Findings of this study highlight several future research directions. First, given that attending anesthesiologists made predictions that were more closely related to children's observed anxiety than resident anesthesiologists, it will be important to ascertain what factors are most salient to attending anesthesiologist in their predictions. Once these salient factors are identified, it will be possible to train residents in their assessment. Second, given that other predictors of children's anxiety have been identified in the literature (i.e., child temperament, previous medical experience), it will be interesting to compare anesthesiologists' predictions to predictions based on these measures. If these measures are more accurate than anesthesiologists, we should advocate their regular clinical use.
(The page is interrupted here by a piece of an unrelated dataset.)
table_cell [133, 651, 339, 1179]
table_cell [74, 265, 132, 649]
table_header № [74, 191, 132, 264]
Alternatively, it will be interesting to examine whether anesthesiologists' predictions add to the accurate identification of anxiety in children in combination with these predictors. Finally, future research should consider the interaction between predictions of children's anxiety and treatment decisions on children's outcomes. Although attending anesthesiologists were most accurate in their predictions, over half of predictions were outside 1 standard deviation of children's observed anxiety. Premedication was not used in the current study, but it would be interesting to evaluate how anesthesiologists incorporate their predictions with other variables to determine what treatment (if any) is delivered.

In conclusion, findings suggest that anesthesiologists may be able to accurately identify those children who are in need of interventions to address anxiety at induction. Furthermore, given that mothers' ratings were not correlated with children's anxiety, it is suggested that anesthesiologists collaborate with parents in decision-making about anxiolytic interventions rather than providing parents with sole decision-making roles.

Acknowledgments

Grant Support: Z.N. Kain is supported by the National Institutes of Health (R01HD37007-02), Bethesda.

Footnotes

IMPLICATIONS Results of this study indicate that attending anesthesiologists' predictions have the strongest relation to children's actual anxiety at induction of anesthesia. This finding has important clinical implications in that, while anesthesiologists work collaboratively with parents to determine the most appropriate intervention for children's anxiety (i.e. sedative premedication), the final decisions regarding treatment may be best left to the anesthesiologist.